Adam Estrada had a memorable senior year.
But it certainly wasn’t the way he expected it to go.
Estrada entered the spring season a feared hitter on the Archbishop Ryan High School baseball team. And even though last year he was on the pitching staff, he never got on the mound. Instead, he just raked at the plate and made First-Team All-Catholic for his monster offensive numbers.
But those numbers did little to help the Raiders. They finished 2-10 and when the playoffs started, they were watching.
“I worked out with the pitchers, but I didn’t get to throw at all,” said Estrada, who lives in Frankford. “Even when the games weren’t going well, they wouldn’t put me in, they would put in a starter. I wasn’t really a pitcher, I just was on the staff. I was there if they needed someone. Just really an extra arm.”
This year, the Raiders had a much different team, and the arms weren’t as plentiful, so Estrada became a closer.

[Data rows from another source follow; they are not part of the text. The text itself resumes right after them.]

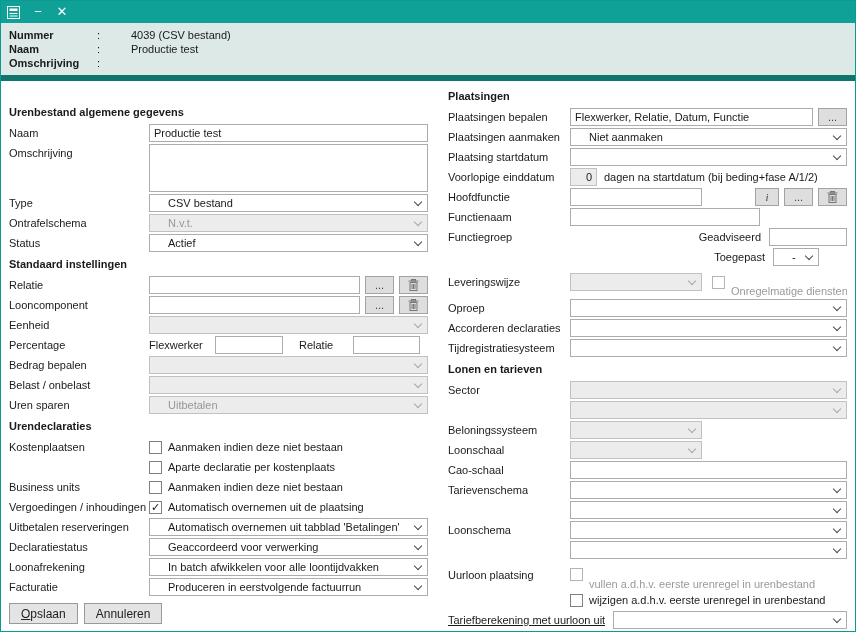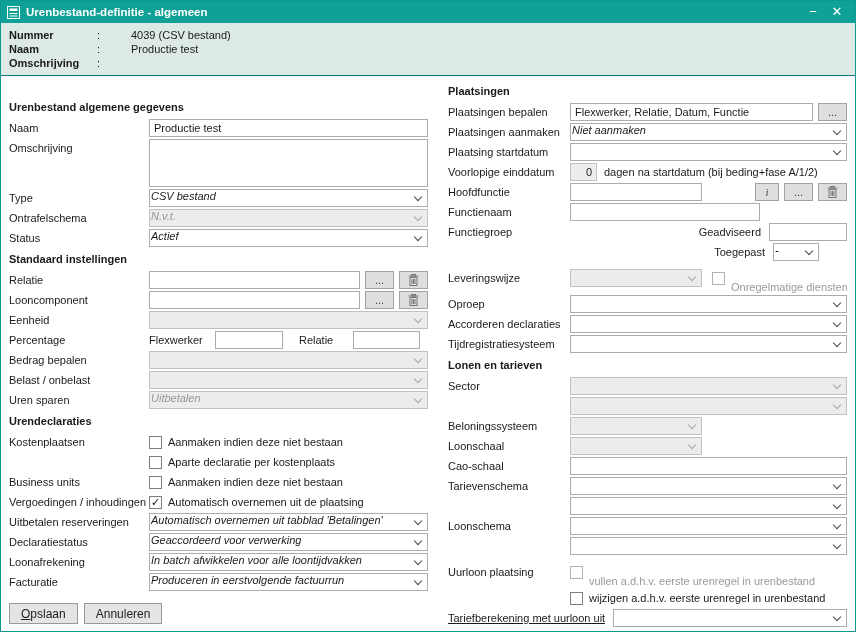"Urenbestand-definitie - algemeen" span.title-text { html: <span>Urenbestand-definitie - algemeen</span> -> none }
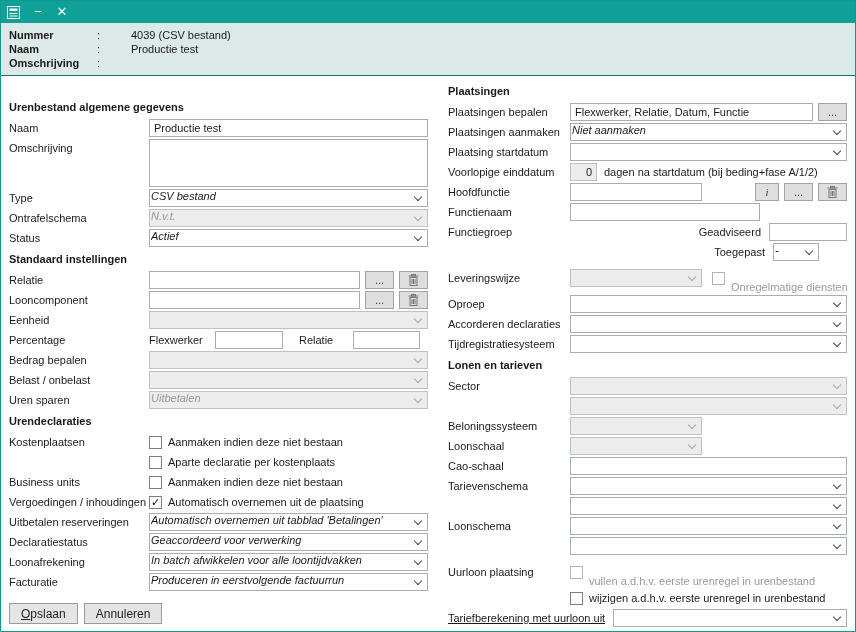"Nummer" .summary { border-bottom: 1px solid #0f766e -> 6px solid #0f766e }
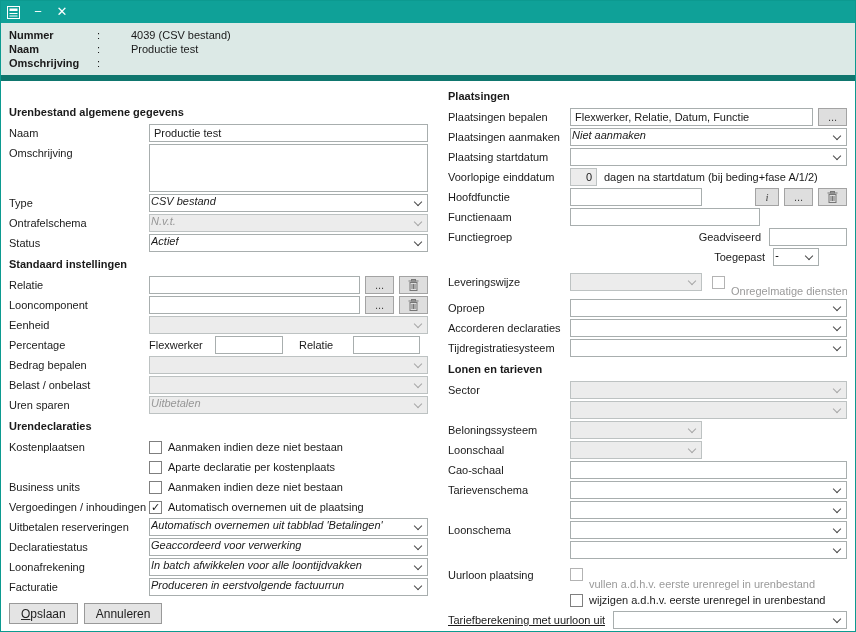"Niet aanmaken" .sel { align-items: none -> center; font-style: italic -> none; padding: 0 20px 0 1px -> 0 20px 0 18px }
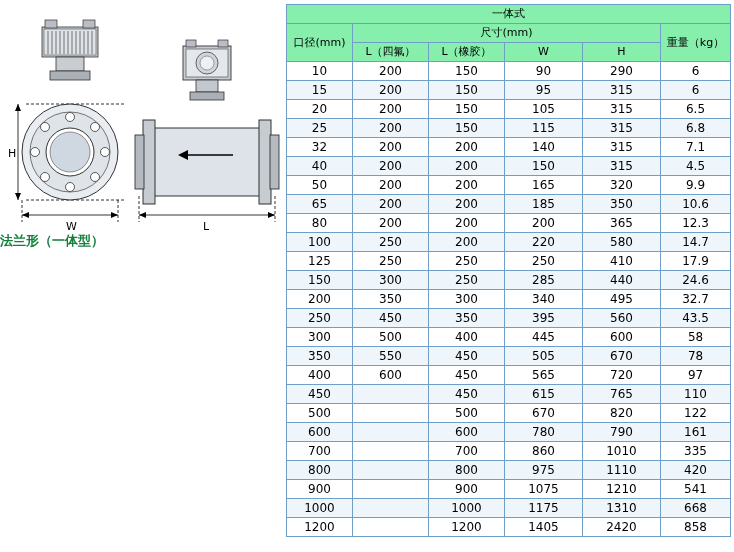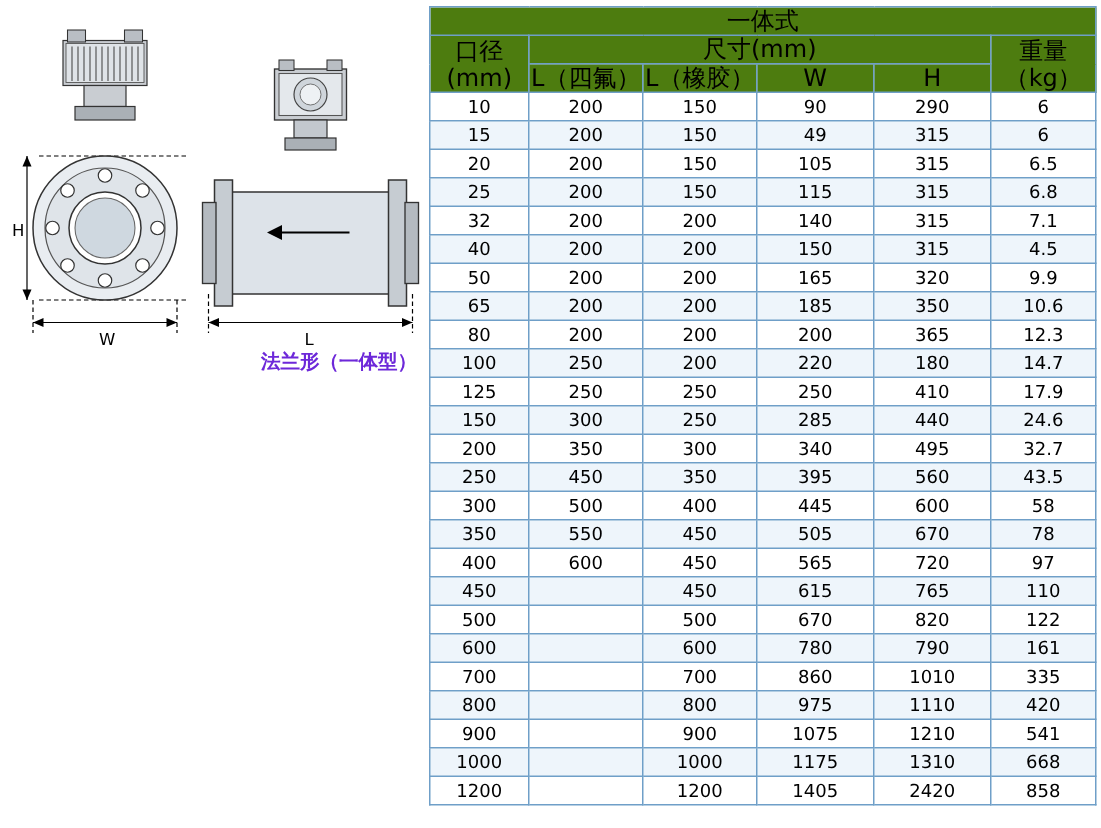"一体式" table.spec th { background: #4d7c0f -> #86efac; font-size: 16px -> 11px }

And he was quite good at it, too.
Working mostly out of the pen, Estrada went 2-0 with a 1.21 earned run average and a save for the Raiders. Not bad for a guy who was just an extra arm.
“I didn’t like pitching, I actually loved it,” said Estrada, who started at first base. “I just worked on it a lot. I didn’t work on it too much during the offseason because I was bowling, but I think that really helped me. I was throwing a 15-pound ball all winter, so that made my arm stronger.
“I started out throwing about 78 (mph) and I ended up hitting 84. That was just from getting my arm stronger. And I was never a strikeout pitcher, I was just throw it and let the defense take care of it, but I had 21 strikeouts in 14 innings. That was better than I thought. I didn’t expect to have those kinds of numbers, it just happened. I didn’t think I’d be a good pitcher, but it just worked out.”
His arm was one of the reasons the Raiders had a strong season, but he’s quick to point out he was far from alone.
Together, the team reached heights few expected it to when the season began.
Ryan went 7-6 in Catholic League play, good enough for eighth place. The Raiders then went on to play Neumann-Goretti in the first round of the playoffs, and defeated the Saints 1-0 on Saturday in the first half of a doubleheader at La Salle. The Explorers were waiting for the winners, and the defending Catholic League champions, who finished in first place during the season, defeated Ryan 3-0 in a quarterfinal. The loss ended Ryan’s season, and while he’s disappointed the season came to an end, Estrada couldn’t be happier with the way his boys went out.
“This was probably a better year than anyone expected,” Estrada said. “I don’t think I’ve ever been around a team like this. We weren’t a team, we were brothers. We all had each other’s back, completely.
“This wasn’t a good year for me, at least at the plate. I didn’t expect to have the kind of season I did. It wasn’t a good one for me. Last year, I was much better. But when I was down, my teammates picked me up. They helped me by encouraging me and they helped by hitting. We had a lot of guys hit great this year. It was a team. It wasn’t one or two guys.”
That couldn’t have worked out better for Estrada, even if he didn’t enjoy the same type of season he had a year ago. Last year, he hit better than .400. This year, he hit .341, and instead of making First-Team All-Catholic, he was a Third-Team selection.
“I said at the beginning of the season, I would rather sit the bench on a winning team than win the MVP on a bad team,” Estrada said. “I started out really bad, I just didn’t attack the ball like I need to. Then they moved me to leadoff, and I saw better pitches. The coaches knew me, but they pitched me different (at the third spot) than at leadoff. That helped me, and I started to hit better.
“This year, we all played better, and that’s all I cared about. Last year, I was better, but the team wasn’t. We had problems. This year, we were all playing for the same goal and we ended up having a great season.”
Estrada will always be a Raider, but he’s set to put on a new uniform next year when he attends the University of the Sciences on a combo baseball and academic scholarship.
There, he plans on majoring in health sciences and if everything goes as planned, he’ll work in sports when he gets out.
“I’ve never been hurt too bad, but I’ve been hurt before,” Estrada said. “I want to be able to help people who are hurt. I know how bad it feels when you can’t play. They’ll want to get better and get back on the field. That keeps you in sports, but it’s a good job and you can make a lot of money. It’s perfect.”
He also hopes to continue to play well on the diamond. He’ll likely play first base, but if needed, he’ll be ready to pitch.
He won’t, however, pick up strikes of the other kind. His bowling days, at least for a school, are over.
“I’ll always do it,” said Estrada, who rolled a 289 during the season. “I think I’ll be pretty busy with school and baseball. I know school will be hard and so will playing college baseball. But I’m ready. I’ll miss Ryan a lot, but I’m excited.”